(Goal of the exercise):
Range to reproduce from the entries below: the line with "LINK IN BIO ON", the line with "WHERE WEB USERS", and every line in between. Give them exactly and give nothing else.

◆ ◆ ◆ ◆

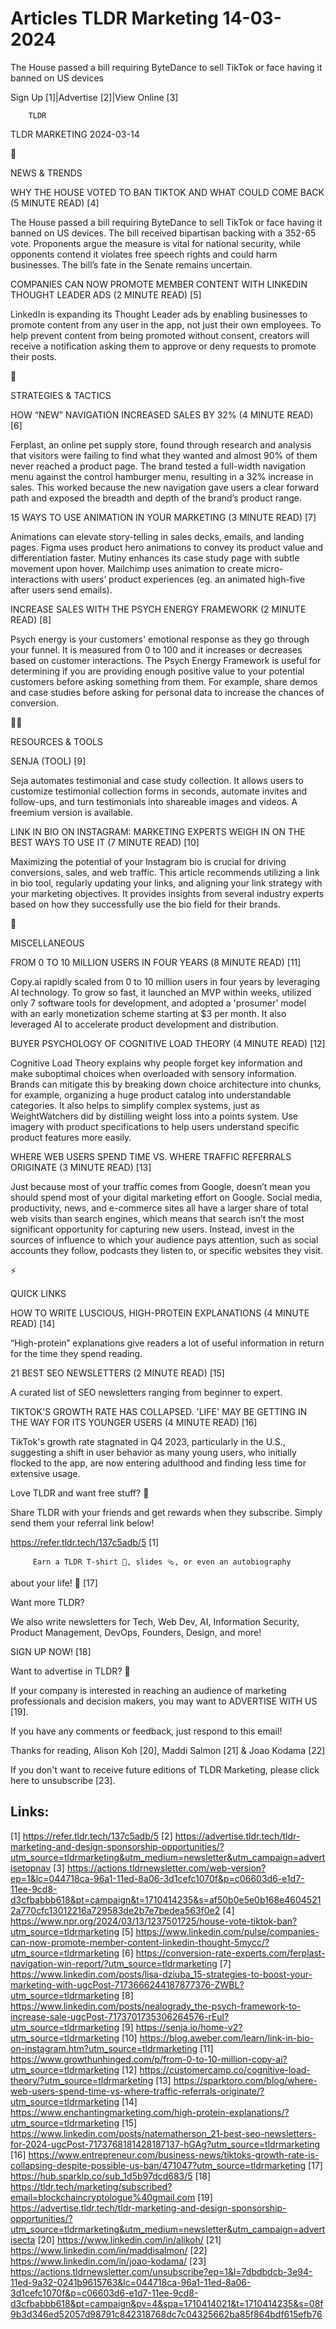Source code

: # Articles TLDR Marketing 14-03-2024

The House passed a bill requiring ByteDance to sell TikTok or face
having it banned on US devices  

 Sign Up [1]|Advertise [2]|View Online [3] 

		TLDR 

TLDR MARKETING 2024-03-14

📱 

NEWS & TRENDS

 WHY THE HOUSE VOTED TO BAN TIKTOK AND WHAT COULD COME BACK (5 MINUTE
READ) [4] 

 The House passed a bill requiring ByteDance to sell TikTok or face
having it banned on US devices. The bill received bipartisan backing
with a 352-65 vote. Proponents argue the measure is vital for national
security, while opponents contend it violates free speech rights and
could harm businesses. The bill’s fate in the Senate remains
uncertain. 

 COMPANIES CAN NOW PROMOTE MEMBER CONTENT WITH LINKEDIN THOUGHT LEADER
ADS (2 MINUTE READ) [5] 

 LinkedIn is expanding its Thought Leader ads by enabling businesses
to promote content from any user in the app, not just their own
employees. To help prevent content from being promoted without
consent, creators will receive a notification asking them to approve
or deny requests to promote their posts. 

🚀 

STRATEGIES & TACTICS

 HOW “NEW” NAVIGATION INCREASED SALES BY 32% (4 MINUTE READ) [6] 

 Ferplast, an online pet supply store, found through research and
analysis that visitors were failing to find what they wanted and
almost 90% of them never reached a product page. The brand tested a
full-width navigation menu against the control hamburger menu,
resulting in a 32% increase in sales. This worked because the new
navigation gave users a clear forward path and exposed the breadth and
depth of the brand’s product range. 

 15 WAYS TO USE ANIMATION IN YOUR MARKETING (3 MINUTE READ) [7] 

 Animations can elevate story-telling in sales decks, emails, and
landing pages. Figma uses product hero animations to convey its
product value and differentiation faster. Mutiny enhances its case
study page with subtle movement upon hover. Mailchimp uses animation
to create micro-interactions with users’ product experiences (eg. an
animated high-five after users send emails). 

 INCREASE SALES WITH THE PSYCH ENERGY FRAMEWORK (2 MINUTE READ) [8] 

 Psych energy is your customers' emotional response as they go through
your funnel. It is measured from 0 to 100 and it increases or
decreases based on customer interactions. The Psych Energy Framework
is useful for determining if you are providing enough positive value
to your potential customers before asking something from them. For
example, share demos and case studies before asking for personal data
to increase the chances of conversion. 

🧑‍💻 

RESOURCES & TOOLS

 SENJA (TOOL) [9] 

 Seja automates testimonial and case study collection. It allows users
to customize testimonial collection forms in seconds, automate invites
and follow-ups, and turn testimonials into shareable images and
videos. A freemium version is available. 

 LINK IN BIO ON INSTAGRAM: MARKETING EXPERTS WEIGH IN ON THE BEST WAYS
TO USE IT (7 MINUTE READ) [10] 

 Maximizing the potential of your Instagram bio is crucial for driving
conversions, sales, and web traffic. This article recommends utilizing
a link in bio tool, regularly updating your links, and aligning your
link strategy with your marketing objectives. It provides insights
from several industry experts based on how they successfully use the
bio field for their brands. 

🎁 

MISCELLANEOUS

 FROM 0 TO 10 MILLION USERS IN FOUR YEARS (8 MINUTE READ) [11] 

 Copy.ai rapidly scaled from 0 to 10 million users in four years by
leveraging AI technology. To grow so fast, it launched an MVP within
weeks, utilized only 7 software tools for development, and adopted a
'prosumer' model with an early monetization scheme starting at $3 per
month. It also leveraged AI to accelerate product development and
distribution. 

 BUYER PSYCHOLOGY OF COGNITIVE LOAD THEORY (4 MINUTE READ) [12] 

 Cognitive Load Theory explains why people forget key information and
make suboptimal choices when overloaded with sensory information.
Brands can mitigate this by breaking down choice architecture into
chunks, for example, organizing a huge product catalog into
understandable categories. It also helps to simplify complex systems,
just as WeightWatchers did by distilling weight loss into a points
system. Use imagery with product specifications to help users
understand specific product features more easily. 

 WHERE WEB USERS SPEND TIME VS. WHERE TRAFFIC REFERRALS ORIGINATE (3
MINUTE READ) [13] 

 Just because most of your traffic comes from Google, doesn’t mean
you should spend most of your digital marketing effort on Google.
Social media, productivity, news, and e-commerce sites all have a
larger share of total web visits than search engines, which means that
search isn’t the most significant opportunity for capturing new
users. Instead, invest in the sources of influence to which your
audience pays attention, such as social accounts they follow, podcasts
they listen to, or specific websites they visit. 

⚡ 

QUICK LINKS

 HOW TO WRITE LUSCIOUS, HIGH-PROTEIN EXPLANATIONS (4 MINUTE READ) [14]


 “High-protein” explanations give readers a lot of useful
information in return for the time they spend reading. 

 21 BEST SEO NEWSLETTERS (2 MINUTE READ) [15] 

 A curated list of SEO newsletters ranging from beginner to expert. 

 TIKTOK'S GROWTH RATE HAS COLLAPSED. 'LIFE' MAY BE GETTING IN THE WAY
FOR ITS YOUNGER USERS (4 MINUTE READ) [16] 

 TikTok's growth rate stagnated in Q4 2023, particularly in the U.S.,
suggesting a shift in user behavior as many young users, who initially
flocked to the app, are now entering adulthood and finding less time
for extensive usage. 

Love TLDR and want free stuff? 🎁

 Share TLDR with your friends and get rewards when they subscribe.
Simply send them your referral link below! 

 https://refer.tldr.tech/137c5adb/5 [1] 

		 Earn a TLDR T-shirt 👕, slides 🩴, or even an autobiography
about your life! 🤯 [17] 

Want more TLDR?

 We also write newsletters for Tech, Web Dev, AI, Information
Security, Product Management, DevOps, Founders, Design, and more! 

SIGN UP NOW! [18] 

Want to advertise in TLDR? 📰

 If your company is interested in reaching an audience of marketing
professionals and decision makers, you may want to ADVERTISE WITH US
[19]. 

 If you have any comments or feedback, just respond to this email! 

Thanks for reading, 
Alison Koh [20], Maddi Salmon [21] & Joao Kodama [22] 

If you don't want to receive future editions of TLDR Marketing,
please click here to unsubscribe [23]. 

 

Links:
------
[1] https://refer.tldr.tech/137c5adb/5
[2] https://advertise.tldr.tech/tldr-marketing-and-design-sponsorship-opportunities/?utm_source=tldrmarketing&utm_medium=newsletter&utm_campaign=advertisetopnav
[3] https://actions.tldrnewsletter.com/web-version?ep=1&lc=044718ca-96a1-11ed-8a06-3d1cefc1070f&p=c06603d6-e1d7-11ee-9cd8-d3cfbabbb618&pt=campaign&t=1710414235&s=af50b0e5e0b168e46045212a770cfc13012216a729583de2b7e7bedea563f0e2
[4] https://www.npr.org/2024/03/13/1237501725/house-vote-tiktok-ban?utm_source=tldrmarketing
[5] https://www.linkedin.com/pulse/companies-can-now-promote-member-content-linkedin-thought-5mycc/?utm_source=tldrmarketing
[6] https://conversion-rate-experts.com/ferplast-navigation-win-report/?utm_source=tldrmarketing
[7] https://www.linkedin.com/posts/lisa-dziuba_15-strategies-to-boost-your-marketing-with-ugcPost-7173666244187877376-ZWBL?utm_source=tldrmarketing
[8] https://www.linkedin.com/posts/nealogrady_the-psych-framework-to-increase-sale-ugcPost-7173701735306264576-rEul?utm_source=tldrmarketing
[9] https://senja.io/home-v2?utm_source=tldrmarketing
[10] https://blog.aweber.com/learn/link-in-bio-on-instagram.htm?utm_source=tldrmarketing
[11] https://www.growthunhinged.com/p/from-0-to-10-million-copy-ai?utm_source=tldrmarketing
[12] https://customercamp.co/cognitive-load-theory/?utm_source=tldrmarketing
[13] https://sparktoro.com/blog/where-web-users-spend-time-vs-where-traffic-referrals-originate/?utm_source=tldrmarketing
[14] https://www.enchantingmarketing.com/high-protein-explanations/?utm_source=tldrmarketing
[15] https://www.linkedin.com/posts/natematherson_21-best-seo-newsletters-for-2024-ugcPost-7173768181428187137-hGAg?utm_source=tldrmarketing
[16] https://www.entrepreneur.com/business-news/tiktoks-growth-rate-is-collapsing-despite-possible-us-ban/471047?utm_source=tldrmarketing
[17] https://hub.sparklp.co/sub_1d5b97dcd683/5
[18] https://tldr.tech/marketing/subscribed?email=blockchaincryptologue%40gmail.com
[19] https://advertise.tldr.tech/tldr-marketing-and-design-sponsorship-opportunities/?utm_source=tldrmarketing&utm_medium=newsletter&utm_campaign=advertisecta
[20] https://www.linkedin.com/in/alikoh/
[21] https://www.linkedin.com/in/maddisalmon/
[22] https://www.linkedin.com/in/joao-kodama/
[23] https://actions.tldrnewsletter.com/unsubscribe?ep=1&l=7dbdbdcb-3e94-11ed-9a32-0241b9615763&lc=044718ca-96a1-11ed-8a06-3d1cefc1070f&p=c06603d6-e1d7-11ee-9cd8-d3cfbabbb618&pt=campaign&pv=4&spa=1710414021&t=1710414235&s=08f9b3d346ed52057d98791c842318768dc7c04325662ba85f864bdf615efb76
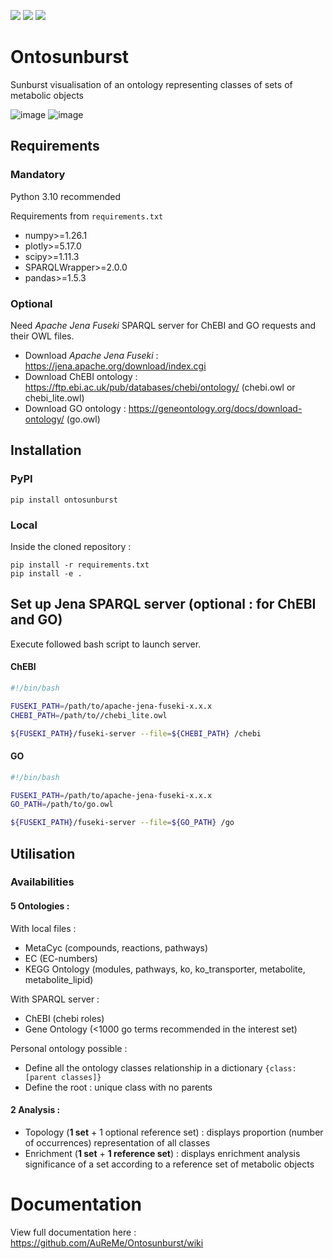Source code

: [![](https://img.shields.io/badge/python-3.10-blue.svg)]()
[![](https://img.shields.io/badge/version-0.0.4-green.svg)](https://github.com/AuReMe/Ontosunburst/releases/tag/v0.0.4)
[![](https://img.shields.io/badge/documentation-Wiki-orange.svg)](https://github.com/AuReMe/Ontosunburst/wiki)


# Ontosunburst

Sunburst visualisation of an ontology representing classes of sets
of metabolic objects


![image](./Figures/main_fig_topo.png)
![image](./Figures/main_fig_enrich.png)

## Requirements

### Mandatory
Python 3.10 recommended

Requirements from `requirements.txt`

- numpy>=1.26.1
- plotly>=5.17.0
- scipy>=1.11.3
- SPARQLWrapper>=2.0.0
- pandas>=1.5.3

### Optional

Need *Apache Jena Fuseki* SPARQL server for ChEBI and GO requests and their OWL files.

- Download *Apache Jena Fuseki* : https://jena.apache.org/download/index.cgi 
- Download ChEBI ontology : https://ftp.ebi.ac.uk/pub/databases/chebi/ontology/
  (chebi.owl or chebi_lite.owl)
- Download GO ontology : https://geneontology.org/docs/download-ontology/ (go.owl)

## Installation

### PyPI

```commandline
pip install ontosunburst
```

### Local

Inside the cloned repository :

```commandline
pip install -r requirements.txt
pip install -e .
```

## Set up Jena SPARQL server (optional : for ChEBI and GO)

Execute followed bash script to launch server.

#### ChEBI

```bash
#!/bin/bash

FUSEKI_PATH=/path/to/apache-jena-fuseki-x.x.x
CHEBI_PATH=/path/to//chebi_lite.owl

${FUSEKI_PATH}/fuseki-server --file=${CHEBI_PATH} /chebi
```

#### GO

```bash
#!/bin/bash

FUSEKI_PATH=/path/to/apache-jena-fuseki-x.x.x
GO_PATH=/path/to/go.owl

${FUSEKI_PATH}/fuseki-server --file=${GO_PATH} /go
```

## Utilisation

### Availabilities

#### 5 **Ontologies :**

With local files :
- MetaCyc (compounds, reactions, pathways)
- EC (EC-numbers)
- KEGG Ontology (modules, pathways, ko, ko_transporter, metabolite, metabolite_lipid)

With SPARQL server :
- ChEBI (chebi roles)
- Gene Ontology (<1000 go terms recommended in the interest set)

Personal ontology possible :
- Define all the ontology classes relationship in 
a dictionary `{class: [parent classes]}`
- Define the root : unique class with no parents

#### 2 **Analysis :**

- Topology (**1 set** + 1 optional reference set) : displays proportion 
(number of occurrences) representation of all classes
- Enrichment (**1 set** + **1 reference set**) :  displays enrichment 
analysis significance of a set according to a reference set of metabolic 
objects

# Documentation

View full documentation here : https://github.com/AuReMe/Ontosunburst/wiki 
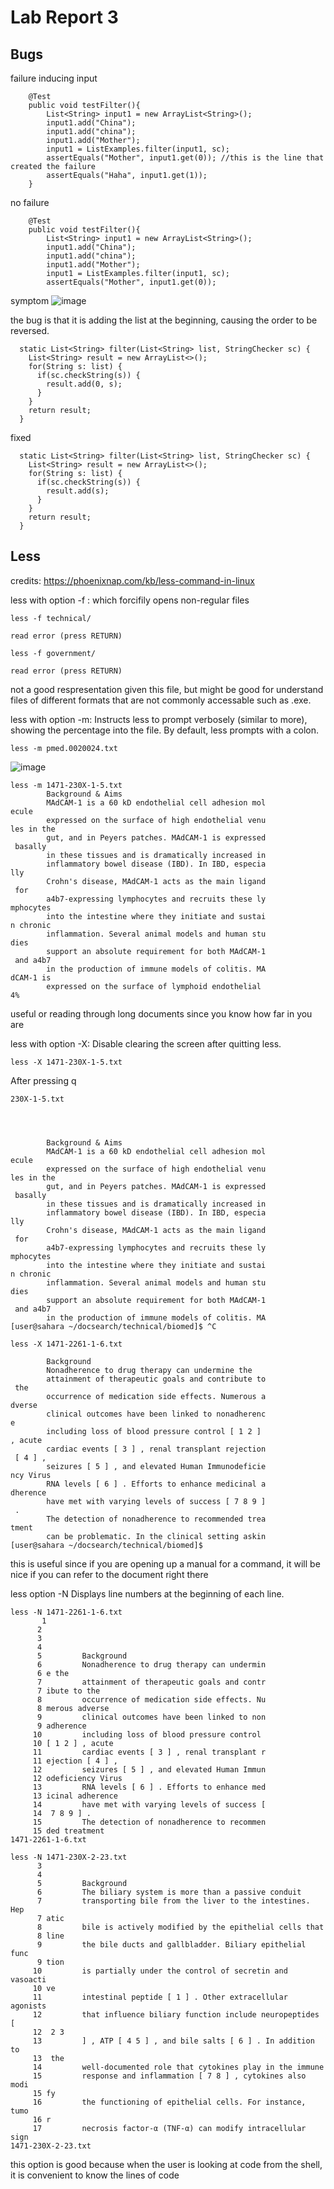 # Lab Report 3

## Bugs 
failure inducing input
```
    @Test
    public void testFilter(){
        List<String> input1 = new ArrayList<String>();
        input1.add("China");
        input1.add("china");
        input1.add("Mother");
        input1 = ListExamples.filter(input1, sc);
        assertEquals("Mother", input1.get(0)); //this is the line that created the failure
        assertEquals("Haha", input1.get(1)); 
    }
```
no failure
```
    @Test
    public void testFilter(){
        List<String> input1 = new ArrayList<String>();
        input1.add("China");
        input1.add("china");
        input1.add("Mother");
        input1 = ListExamples.filter(input1, sc);
        assertEquals("Mother", input1.get(0));
```
    
symptom
![image](scrShot1.png)

the bug is that it is adding the list at the beginning, causing the order to be reversed.
```
  static List<String> filter(List<String> list, StringChecker sc) {
    List<String> result = new ArrayList<>();
    for(String s: list) {
      if(sc.checkString(s)) {
        result.add(0, s);
      }
    }
    return result;
  }
```
fixed
```
  static List<String> filter(List<String> list, StringChecker sc) {
    List<String> result = new ArrayList<>();
    for(String s: list) {
      if(sc.checkString(s)) {
        result.add(s);
      }
    }
    return result;
  }
```

## Less

credits: https://phoenixnap.com/kb/less-command-in-linux

less with option -f : which forcifily opens non-regular files

```
less -f technical/

read error (press RETURN)
```
```
less -f government/

read error (press RETURN)
```
not a good respresentation given this file, but might be good for understand files of different formats that are not commonly accessable such as .exe. 

less with option -m: Instructs less to prompt verbosely (similar to more), showing the percentage into the file. By default, less prompts with a colon.

```
less -m pmed.0020024.txt
```
![image](scrShot2.png)

```
less -m 1471-230X-1-5.txt      
        Background & Aims
        MAdCAM-1 is a 60 kD endothelial cell adhesion mol
ecule
        expressed on the surface of high endothelial venu
les in the
        gut, and in Peyers patches. MAdCAM-1 is expressed
 basally
        in these tissues and is dramatically increased in
        inflammatory bowel disease (IBD). In IBD, especia
lly
        Crohn's disease, MAdCAM-1 acts as the main ligand
 for
        a4b7-expressing lymphocytes and recruits these ly
mphocytes
        into the intestine where they initiate and sustai
n chronic
        inflammation. Several animal models and human stu
dies
        support an absolute requirement for both MAdCAM-1
 and a4b7
        in the production of immune models of colitis. MA
dCAM-1 is
        expressed on the surface of lymphoid endothelial 
4%
```
useful or reading through long documents since you know how far in you are 

less with option -X: Disable clearing the screen after quitting less.

```
less -X 1471-230X-1-5.txt
```
After pressing q
```
230X-1-5.txt 

  
    
      
        Background & Aims
        MAdCAM-1 is a 60 kD endothelial cell adhesion mol
ecule
        expressed on the surface of high endothelial venu
les in the
        gut, and in Peyers patches. MAdCAM-1 is expressed
 basally
        in these tissues and is dramatically increased in
        inflammatory bowel disease (IBD). In IBD, especia
lly
        Crohn's disease, MAdCAM-1 acts as the main ligand
 for
        a4b7-expressing lymphocytes and recruits these ly
mphocytes
        into the intestine where they initiate and sustai
n chronic
        inflammation. Several animal models and human stu
dies
        support an absolute requirement for both MAdCAM-1
 and a4b7
        in the production of immune models of colitis. MA
[user@sahara ~/docsearch/technical/biomed]$ ^C
```

```
less -X 1471-2261-1-6.txt  
      
        Background
        Nonadherence to drug therapy can undermine the
        attainment of therapeutic goals and contribute to
 the
        occurrence of medication side effects. Numerous a
dverse
        clinical outcomes have been linked to nonadherenc
e
        including loss of blood pressure control [ 1 2 ] 
, acute
        cardiac events [ 3 ] , renal transplant rejection
 [ 4 ] ,
        seizures [ 5 ] , and elevated Human Immunodeficie
ncy Virus
        RNA levels [ 6 ] . Efforts to enhance medicinal a
dherence
        have met with varying levels of success [ 7 8 9 ]
 .
        The detection of nonadherence to recommended trea
tment
        can be problematic. In the clinical setting askin
[user@sahara ~/docsearch/technical/biomed]$
```
this is useful since if you are opening up a manual for a command, it will be nice if you can refer to the document right there

less option -N Displays line numbers at the beginning of each line.

```
less -N 1471-2261-1-6.txt
       1 
      2   
      3     
      4       
      5         Background
      6         Nonadherence to drug therapy can undermin
      6 e the
      7         attainment of therapeutic goals and contr
      7 ibute to the
      8         occurrence of medication side effects. Nu
      8 merous adverse
      9         clinical outcomes have been linked to non
      9 adherence
     10         including loss of blood pressure control 
     10 [ 1 2 ] , acute
     11         cardiac events [ 3 ] , renal transplant r
     11 ejection [ 4 ] ,
     12         seizures [ 5 ] , and elevated Human Immun
     12 odeficiency Virus
     13         RNA levels [ 6 ] . Efforts to enhance med
     13 icinal adherence
     14         have met with varying levels of success [
     14  7 8 9 ] .
     15         The detection of nonadherence to recommen
     15 ded treatment
1471-2261-1-6.txt
```
```
less -N 1471-230X-2-23.txt
      3     
      4       
      5         Background
      6         The biliary system is more than a passive conduit
      7         transporting bile from the liver to the intestines. Hep
      7 atic
      8         bile is actively modified by the epithelial cells that 
      8 line
      9         the bile ducts and gallbladder. Biliary epithelial func
      9 tion
     10         is partially under the control of secretin and vasoacti
     10 ve
     11         intestinal peptide [ 1 ] . Other extracellular agonists
     12         that influence biliary function include neuropeptides [
     12  2 3
     13         ] , ATP [ 4 5 ] , and bile salts [ 6 ] . In addition to
     13  the
     14         well-documented role that cytokines play in the immune
     15         response and inflammation [ 7 8 ] , cytokines also modi
     15 fy
     16         the functioning of epithelial cells. For instance, tumo
     16 r
     17         necrosis factor-α (TNF-α) can modify intracellular sign
1471-230X-2-23.txt
```
this option is good because when the user is looking at code from the shell, it is convenient to know the lines of code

◆ ◆ ◆ ◆

(Solution to this exercise):
 LINK IN BIO ON INSTAGRAM: MARKETING EXPERTS WEIGH IN ON THE BEST WAYS
TO USE IT (7 MINUTE READ) [10] 

 Maximizing the potential of your Instagram bio is crucial for driving
conversions, sales, and web traffic. This article recommends utilizing
a link in bio tool, regularly updating your links, and aligning your
link strategy with your marketing objectives. It provides insights
from several industry experts based on how they successfully use the
bio field for their brands. 

🎁 

MISCELLANEOUS

 FROM 0 TO 10 MILLION USERS IN FOUR YEARS (8 MINUTE READ) [11] 

 Copy.ai rapidly scaled from 0 to 10 million users in four years by
leveraging AI technology. To grow so fast, it launched an MVP within
weeks, utilized only 7 software tools for development, and adopted a
'prosumer' model with an early monetization scheme starting at $3 per
month. It also leveraged AI to accelerate product development and
distribution. 

 BUYER PSYCHOLOGY OF COGNITIVE LOAD THEORY (4 MINUTE READ) [12] 

 Cognitive Load Theory explains why people forget key information and
make suboptimal choices when overloaded with sensory information.
Brands can mitigate this by breaking down choice architecture into
chunks, for example, organizing a huge product catalog into
understandable categories. It also helps to simplify complex systems,
just as WeightWatchers did by distilling weight loss into a points
system. Use imagery with product specifications to help users
understand specific product features more easily. 

 WHERE WEB USERS SPEND TIME VS. WHERE TRAFFIC REFERRALS ORIGINATE (3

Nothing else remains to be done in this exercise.